Reproduce the data below line for line, without changing anything.
[BEGIN Records for the exercise]
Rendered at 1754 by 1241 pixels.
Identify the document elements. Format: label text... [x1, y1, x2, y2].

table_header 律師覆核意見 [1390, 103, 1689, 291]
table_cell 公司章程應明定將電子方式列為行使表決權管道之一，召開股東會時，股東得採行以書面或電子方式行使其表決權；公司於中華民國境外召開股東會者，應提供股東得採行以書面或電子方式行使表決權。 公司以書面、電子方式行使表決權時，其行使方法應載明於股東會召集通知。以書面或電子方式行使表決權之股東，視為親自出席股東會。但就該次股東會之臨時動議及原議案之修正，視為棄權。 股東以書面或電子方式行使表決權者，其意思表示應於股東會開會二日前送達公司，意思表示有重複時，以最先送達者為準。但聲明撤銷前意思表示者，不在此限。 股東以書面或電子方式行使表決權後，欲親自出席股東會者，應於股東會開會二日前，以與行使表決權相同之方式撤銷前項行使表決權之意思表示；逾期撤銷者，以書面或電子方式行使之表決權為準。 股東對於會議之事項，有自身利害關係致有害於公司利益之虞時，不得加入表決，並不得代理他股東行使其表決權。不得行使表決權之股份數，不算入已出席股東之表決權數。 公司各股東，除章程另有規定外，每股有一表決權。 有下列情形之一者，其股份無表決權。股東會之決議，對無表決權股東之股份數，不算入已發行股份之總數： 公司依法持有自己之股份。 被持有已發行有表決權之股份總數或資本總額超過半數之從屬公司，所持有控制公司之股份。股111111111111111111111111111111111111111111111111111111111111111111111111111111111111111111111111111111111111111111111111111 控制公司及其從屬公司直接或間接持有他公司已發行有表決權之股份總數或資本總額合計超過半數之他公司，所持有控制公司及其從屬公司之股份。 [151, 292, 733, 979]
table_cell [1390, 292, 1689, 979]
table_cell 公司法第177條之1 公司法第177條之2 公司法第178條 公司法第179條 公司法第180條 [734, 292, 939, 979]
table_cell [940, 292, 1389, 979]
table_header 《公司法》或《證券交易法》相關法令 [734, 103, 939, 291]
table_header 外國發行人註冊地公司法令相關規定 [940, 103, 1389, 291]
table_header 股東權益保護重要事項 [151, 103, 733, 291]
[END Records for the exercise]
Completed exercise:
Rendered at 1754 by 1241 pixels.
Identify the document elements. Format: label text... [x1, y1, x2, y2].

table_header 律師覆核意見 [1390, 103, 1689, 291]
table_cell 公司章程應明定將電子方式列為行使表決權管道之一，召開股東會時，股東得採行以書面或電子方式行使其表決權；公司於中華民國境外召開股東會者，應提供股東得採行以書面或電子方式行使表決權。 公司以書面、電子方式行使表決權時，其行使方法應載明於股東會召集通知。以書面或電子方式行使表決權之股東，視為親自出席股東會。但就該次股東會之臨時動議及原議案之修正，視為棄權。 股東以書面或電子方式行使表決權者，其意思表示應於股東會開會二日前送達公司，意思表示有重複時，以最先送達者為準。但聲明撤銷前意思表示者，不在此限。 股東以書面或電子方式行使表決權後，欲親自出席股東會者，應於股東會開會二日前，以與行使表決權相同之方式撤銷前項行使表決權之意思表示；逾期撤銷者，以書面或電子方式行使之表決權為準。 股東對於會議之事項，有自身利害關係致有害於公司利益之虞時，不得加入表決，並不得代理他股東行使其表決權。不得行使表決權之股份數，不算入已出席股東之表決權數。 公司各股東，除章程另有規定外，每股有一表決權。 有下列情形之一者，其股份無表決權。股東會之決議，對無表決權股東之股份數，不算入已發行股份之總數： 公司依法持有自己之股份。 被持有已發行有表決權之股份總數或資本總額超過半數之從屬公司，所持有控制公司之股份。股111111111111111111111111111111111111111111111111111111111111111111111111111111111111111111111111111111111111111111111111111 控制公司及其從屬公司直接或間接持有他公司已發行有表決權之股份總數或資本總額合計超過半數之他公司，所持有控制公司及其從屬公司之股份。 [151, 292, 733, 979]
table_cell [1390, 292, 1689, 979]
table_cell 公司法第177條之1 公司法第177條之2 公司法第178條 公司法第179條 公司法第180條 [734, 292, 939, 979]
table_cell [940, 292, 1389, 979]
table_header 《公司法》或《證券交易法》相關法令 [734, 103, 939, 291]
table_header 外國發行人註冊地公司法令相關規定 [940, 103, 1389, 291]
table_header 股東權益保護重要事項 [151, 103, 733, 291]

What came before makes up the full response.